- Actions to take -
**a.** List every remark that the dockerizing checklist text places inside parentheses.
**b.** Retype the dockerizing checklist text starting with "Disclaimer: This is" and going on through "not necessarily wrong.".

:: Selected passage

A 10-steps checklist on how to dockerize any application.
There are already many tutorials on how to dockerize applications available on the internet, so why I am writing another one?
Most of the tutorials I see are focused on a specific technology (say Java or Python) which may not cover what you need. They also do not address all the relevant aspects that are necessary to establish a well defined contract between Dev and Ops teams (which is what containerization is all about).
I compiled the steps below based on my recent experiences and lessons learned. It is a checklist of details and things that are overlooked by the other guides you will see around.
Disclaimer: This is NOT a beginners guide. I recommend you learn the basics of how to setup and use docker at first, and come back here after you have created and launched a few containers.
Let’s get started.
There are many technology specific base images, such as:
If none of they works for you, you need to start from a Base OS and install everything by yourself.
Most of the tutorials out there, will start with Ubuntu (e.g. ubuntu:16.04), which is not necessarily wrong.
My advice is for you to consider to use Alpine images:
https://hub.docker.com/_/alpine/
They provide a much smaller base image (as small as 5 MB).

::::
:: Data extract

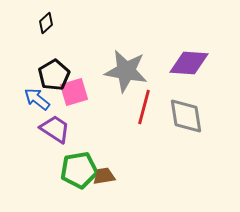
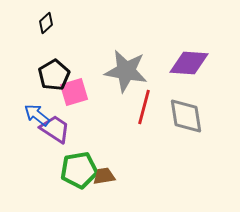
blue arrow: moved 16 px down
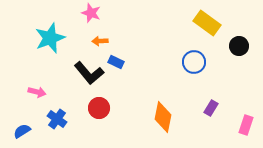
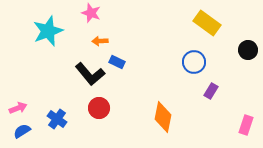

::::

- Answers -
**a.**
- (say Java or Python)
- (which is what containerization is all about)
- (e.g. ubuntu:16.04)
- (as small as 5 MB)

**b.**
Disclaimer: This is NOT a beginners guide. I recommend you learn the basics of how to setup and use docker at first, and come back here after you have created and launched a few containers.
Let’s get started.
There are many technology specific base images, such as:
If none of they works for you, you need to start from a Base OS and install everything by yourself.
Most of the tutorials out there, will start with Ubuntu (e.g. ubuntu:16.04), which is not necessarily wrong.